January 30, 2019 at 9 something at night I put out my last cigarette! January 31, no starting the day with that first smoke. Have managed to avoid that "first" smoke for a year! Am SOOO proud of myself. Had "tried" to quit many times before but never made it. It must not have been the right time. This time it was.

This year have been full of challenges so big I thought I would never make it. But I did. The challenges are continuing but the cravings are not. 

The benefits of not smoking are immense. Some I knew, others could not have imagined.

One's I knew.

1. Don't have to plan my travel schedule around having time for that last smoke before getting on a plane.

2. Don't have to stand outside in the freezing weather just to feed that demon.

3. Can stand outside in the nice weather and thoroughly enjoy the sun.

4. Can take the upgraded room at hotels that is farther away from a place to smoke.

5. Don't have to carry a special jacket that I could keep for smoking only during conferences. This one is funny, my hair smelled anyway. Wasn't fooling anybody.

These were all in addition to those normally discussed on this site.

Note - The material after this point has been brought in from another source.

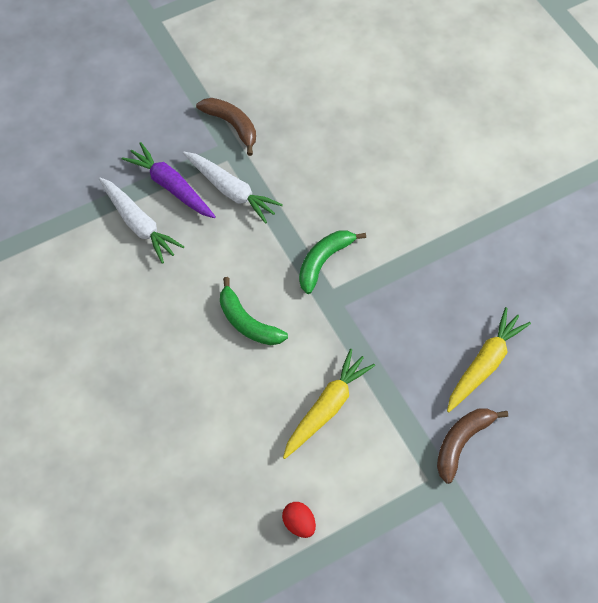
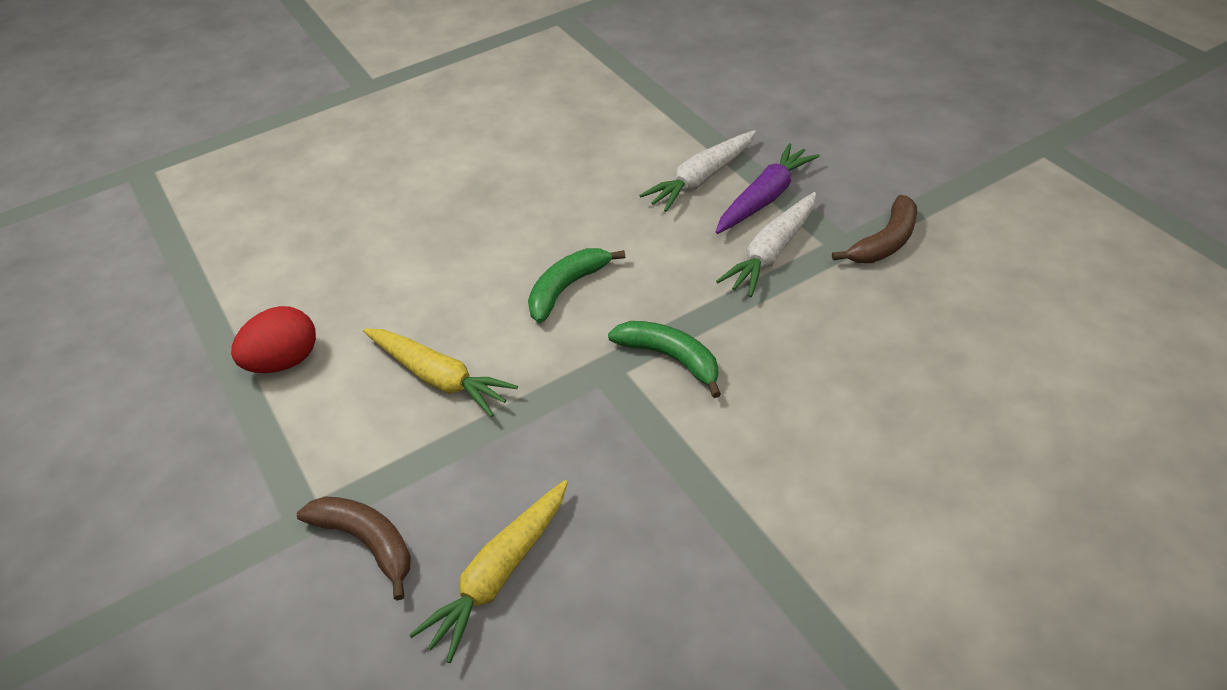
camera: 90 degrees right, 15 degrees down
(299, 523) = (284, 361): red egg -> red egg, size x1.65
(484, 364) = (499, 574): yellow carrot -> yellow carrot turned 90 degrees clockwise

The benefits I did not imagine.

Even as a smoker, I have been exceptionally healthy. I eat properly, exercise regularly and all that stuff. In June, I was diagnosed with a large meningioma. Just a fancy word for a particular type of tumor on the brain. Not exactly a brain tumor but definitely trying to share the same space. The doc said that it had probably been there for a very long time. It had just become big enough to piss off my brain. So under the knife I went. Woke in the ICU and said hi to the doc. He did a happy dance. Was moved to a normal room and the nurses would hang out and chat. My sleep habits were messed up. Just there one more day then got the boot from the hospital. Was there a total of two days. Recovery wasn't exactly a basket of puppies. I had to relearn where things lived spatially, how to find specific words and how to swallow. Three months later, was released for normal work. I thought I was ready earlier but the doc held the reins pretty tight. He said I was his miracle child.

So to make a short story long. The benefit is that there would have been NO WAY that I would have recovered so quickly if I was still smoking. 

So that is about all I have to say about that.